Because the problem is an issue of configuration, cloud providers can only do so much, even as Pauley provides data and direct feedback on his findings. As DScope Security, which offers “cloud-based threat intelligence services,” he can step in almost like a technician, offering real security to companies at risk of this incredibly pervasive vulnerability.

Unfortunately, the vulnerability is widely abused, too: due to the rise of automation, it’s cheap for adversaries to cast these extremely broad nets of attack.
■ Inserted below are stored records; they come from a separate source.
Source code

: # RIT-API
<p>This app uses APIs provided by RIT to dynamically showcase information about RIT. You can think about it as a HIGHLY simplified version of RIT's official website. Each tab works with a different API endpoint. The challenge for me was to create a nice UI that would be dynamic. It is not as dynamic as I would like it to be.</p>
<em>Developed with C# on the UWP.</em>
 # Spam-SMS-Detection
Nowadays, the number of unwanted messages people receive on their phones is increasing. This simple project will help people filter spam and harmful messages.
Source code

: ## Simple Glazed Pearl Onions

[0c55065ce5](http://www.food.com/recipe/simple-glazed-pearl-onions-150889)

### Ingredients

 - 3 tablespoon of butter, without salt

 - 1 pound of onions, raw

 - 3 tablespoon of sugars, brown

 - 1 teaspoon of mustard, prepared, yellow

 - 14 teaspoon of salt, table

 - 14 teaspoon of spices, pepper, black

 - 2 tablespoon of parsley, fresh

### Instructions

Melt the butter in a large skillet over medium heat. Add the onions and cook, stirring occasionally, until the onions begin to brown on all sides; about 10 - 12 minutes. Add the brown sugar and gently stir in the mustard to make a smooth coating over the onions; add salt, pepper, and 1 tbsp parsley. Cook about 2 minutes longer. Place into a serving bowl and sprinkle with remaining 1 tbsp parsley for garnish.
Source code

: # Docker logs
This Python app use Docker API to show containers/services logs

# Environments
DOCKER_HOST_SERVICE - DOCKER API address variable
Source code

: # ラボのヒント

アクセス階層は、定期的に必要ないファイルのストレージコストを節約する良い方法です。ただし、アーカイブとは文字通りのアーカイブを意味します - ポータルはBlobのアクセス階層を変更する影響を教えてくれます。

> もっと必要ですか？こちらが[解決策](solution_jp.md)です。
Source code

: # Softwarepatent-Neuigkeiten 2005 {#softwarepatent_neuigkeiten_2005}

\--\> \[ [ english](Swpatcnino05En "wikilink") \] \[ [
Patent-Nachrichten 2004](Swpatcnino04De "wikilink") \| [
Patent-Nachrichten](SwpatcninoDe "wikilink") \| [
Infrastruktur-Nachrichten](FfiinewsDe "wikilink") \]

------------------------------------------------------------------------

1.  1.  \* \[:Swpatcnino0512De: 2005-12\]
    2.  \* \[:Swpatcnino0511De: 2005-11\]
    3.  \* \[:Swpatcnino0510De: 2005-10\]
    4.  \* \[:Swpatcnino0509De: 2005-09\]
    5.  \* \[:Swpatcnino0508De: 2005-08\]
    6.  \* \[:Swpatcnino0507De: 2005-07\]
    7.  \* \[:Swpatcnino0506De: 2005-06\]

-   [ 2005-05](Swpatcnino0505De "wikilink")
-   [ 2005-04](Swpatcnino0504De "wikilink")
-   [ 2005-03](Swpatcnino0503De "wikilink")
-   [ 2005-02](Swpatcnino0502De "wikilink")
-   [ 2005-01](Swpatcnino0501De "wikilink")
Predictably, larger organizations storing more “valuable” information may receive targeted attacks, too. 

As part of a pilot study DScope is conducting with the University of Wisconsin, the team provides sometimes weekly feedback to keep the University more secure. “And that’s not to say that UW does a bad job with security—in fact, the University does a really good job,” Pauley explains. “It’s just that as organizations increase in size and include ever more diverse sets of people managing infrastructure, these vulnerabilities will inevitably appear.”

But with DScope, Pauley’s team is able to detect whenever a user makes a mistake—and then correct it before the attackers are able to exploit it. 

“It’s a manifestation of the opportunities that have been available to me with Wisconsin and CDIS,” says Pauley. “Since moving here, I’ve just been inspired.”

Congratulations again to Pauley on receiving this well-deserved honor, and to all the collaborators involved!